There was a time when some of the things he talks about mattered (1980s), and that time has long gone.
The general public don't buy "computers" to tinker with any more. They buy them just like they buy a toaster. As an appliance to use. The software or hardware it runs is irrelevant. All that matters is the user experience, and if it fulfils the purpose - does it make good toast.
I find it ironic how vocal the anti-RMS contingent is being in the same week that Microsoft is locking Firefox out of one of their Windows 8 lines, while we live in a world where Apple rigidly controls what you do with everything not-Mac and continue making strides towards locking down the Macs as well, where consumer electronics like eBook readers are rapidly displacing computers, and where Google's dedication to openness seems to come and go and is held hostage by hostile phone carriers and indifferent-at-best hardware manufacturers. Let us not forget Microsoft's ongoing efforts to ensure BIOSes can only boot approved (read: Microsoft) OSes. I can barely even remember all the ways in which almost every tech company under the sun right now is trying to lock us in a box.
The Open Web Honeymoon is rapidly coming to an end and our ability to ignore his ideas is also rapidly coming to end. His ideas are regaining their importance fast, because the victories circa 2000 that allowed us to pretend he was crazy because our world was comfortable are being walked back. The classic Right to Read [1] is no longer a far-out vision but very nearly a matter of some switches being flipped in existing software and hardware. I see a developing consensus group on HN that we can ignore RMS as a loon, but now's a terrible time for that to take root. We're going to get stomped in the next several years if that happens. The fight for the openness of the next hardware generation has started and we're barely showing up.
The sky is not falling.

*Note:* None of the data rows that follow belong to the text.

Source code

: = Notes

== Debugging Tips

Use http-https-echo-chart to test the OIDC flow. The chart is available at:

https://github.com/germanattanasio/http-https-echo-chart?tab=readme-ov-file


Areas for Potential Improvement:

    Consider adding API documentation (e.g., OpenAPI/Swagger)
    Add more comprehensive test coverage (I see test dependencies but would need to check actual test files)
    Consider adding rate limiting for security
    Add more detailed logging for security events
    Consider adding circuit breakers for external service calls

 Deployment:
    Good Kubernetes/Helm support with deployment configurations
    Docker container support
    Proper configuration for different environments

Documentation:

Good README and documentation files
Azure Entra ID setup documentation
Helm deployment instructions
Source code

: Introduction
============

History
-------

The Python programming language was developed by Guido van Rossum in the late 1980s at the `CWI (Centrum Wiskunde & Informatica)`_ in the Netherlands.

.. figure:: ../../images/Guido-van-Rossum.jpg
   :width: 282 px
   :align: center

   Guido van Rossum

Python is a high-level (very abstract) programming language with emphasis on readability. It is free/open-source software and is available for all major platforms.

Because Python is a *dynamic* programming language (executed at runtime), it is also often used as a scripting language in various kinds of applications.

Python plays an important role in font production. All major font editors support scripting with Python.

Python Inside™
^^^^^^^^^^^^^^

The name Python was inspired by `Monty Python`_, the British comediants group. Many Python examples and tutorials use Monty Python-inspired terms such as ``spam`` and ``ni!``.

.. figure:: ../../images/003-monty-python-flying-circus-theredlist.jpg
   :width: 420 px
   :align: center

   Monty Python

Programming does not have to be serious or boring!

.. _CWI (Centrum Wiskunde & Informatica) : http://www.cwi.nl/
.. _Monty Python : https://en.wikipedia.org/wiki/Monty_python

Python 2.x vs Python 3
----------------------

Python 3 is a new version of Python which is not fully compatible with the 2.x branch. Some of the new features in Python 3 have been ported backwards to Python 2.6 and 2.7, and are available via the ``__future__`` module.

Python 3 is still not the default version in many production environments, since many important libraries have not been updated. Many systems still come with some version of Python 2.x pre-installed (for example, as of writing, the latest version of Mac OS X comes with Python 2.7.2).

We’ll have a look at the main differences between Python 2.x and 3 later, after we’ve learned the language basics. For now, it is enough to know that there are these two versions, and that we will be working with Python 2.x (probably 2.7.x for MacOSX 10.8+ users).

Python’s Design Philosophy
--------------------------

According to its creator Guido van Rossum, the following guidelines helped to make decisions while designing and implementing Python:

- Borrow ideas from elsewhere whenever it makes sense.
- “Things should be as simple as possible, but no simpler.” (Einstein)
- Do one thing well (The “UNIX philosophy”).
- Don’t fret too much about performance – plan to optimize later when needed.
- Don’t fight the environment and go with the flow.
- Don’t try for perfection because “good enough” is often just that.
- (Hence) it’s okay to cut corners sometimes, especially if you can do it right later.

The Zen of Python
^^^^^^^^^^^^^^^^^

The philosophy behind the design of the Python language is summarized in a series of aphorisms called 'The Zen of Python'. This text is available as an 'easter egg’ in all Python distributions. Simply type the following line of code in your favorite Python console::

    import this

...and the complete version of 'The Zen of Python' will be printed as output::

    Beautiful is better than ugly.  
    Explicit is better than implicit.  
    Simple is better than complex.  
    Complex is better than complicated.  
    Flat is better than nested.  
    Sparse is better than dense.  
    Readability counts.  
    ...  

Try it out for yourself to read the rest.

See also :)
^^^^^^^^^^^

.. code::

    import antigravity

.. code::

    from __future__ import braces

In fact, if you look at the situation now, with real browser choice, IE declining market share, and with Android, then the situation is better than it has ever been. Most games consoles have opportunities to write software for them. Something you could only dream about in the 90s.
The market decides these things extremely well. We don't need people shouting and taking extremist positions.
The only thing that matters is "Does this device solve a problem I have, and satisfy my needs?". If the answer to that is yes, then I don't care how open/closed/walled garden it is.
Yes. We have real browser choice on our conventional computers and Android. Less on iPhone, none on Windows 8 for ARM. Game consoles are walled gardens and I'm not sure what you mean by "most" because I'm pretty sure it's only the XBox 360 that is open to all, and that a hugely restricted sandbox as well.
So, your bright spots are a fading category under active attack (web browser choice), a dubious walled garden (XBox 360) from the same company working to kill our browser choice, and a phone platform which as I've said goes back and forth between open and not depending on the who, what, and when, with basically a single project standing between us and the whole platform being effectively closed (CyanogenMod). (I'm assuming you're not claiming the PS3 as open after the openness was retroactively removed by Sony. There is nothing stopping Microsoft from doing that either.)
This isn't extremism to be ringing the bell, our insertion into the trunk is nearly a fait accompli, and again, we're barely showing up to the fight.
> There was a time when some of the things he talks about mattered (1980s), and that time has long gone.
On the contrary. RMS's extreme views on software freedom are more relevant than ever before.
In the 2000's we have seen computers turn from general purpose programmable machines into walled gardens where you need a permission from the manufacturer to write and sell programs that run on them. That's pretty much the opposite of free software.
Software. Hardware. The difference is not relevant.
I also can't easily modify my toaster to fry sausages, because of the toaster company not releasing the design schematics and moulds. It's not free hardware!
The toaster lets you open it, the toaster lets you modify it, it has standard screws and doesn't explicitly lock you out. It gives you no help in modifying it, but you are permitted to do so, and there are no mechanisms in place to stop you from doing it. If someone were to make a tool that lets you modify the toaster, that would not be illegal, and I highly doubt the toaster company would take issue with it.
You seem to have chosen your example to prove your point and also misunderstood the meaning of "monopoly business models."
I refer to business models that seek out monopoly status through techniques such as vendor lock in. Not just businesses that find themselves in a position of monopoly.
Monopolies never work. Check out 'The Master Switch: The Rise and Fall of Information Empires' by Tim Wu http://amzn.to/JGc0zv
History will only repeat itself, but with greater and more severe repercussions for our apathy and ignorance.
The big problem with software embedded in hardware is accountability. Today, if your car crash, it could be human error, or a software error. Yet, accountability has not moved with the times, and only the human error is looked at. Fix accountability for the software and I for one will treat it as the same as the hardware.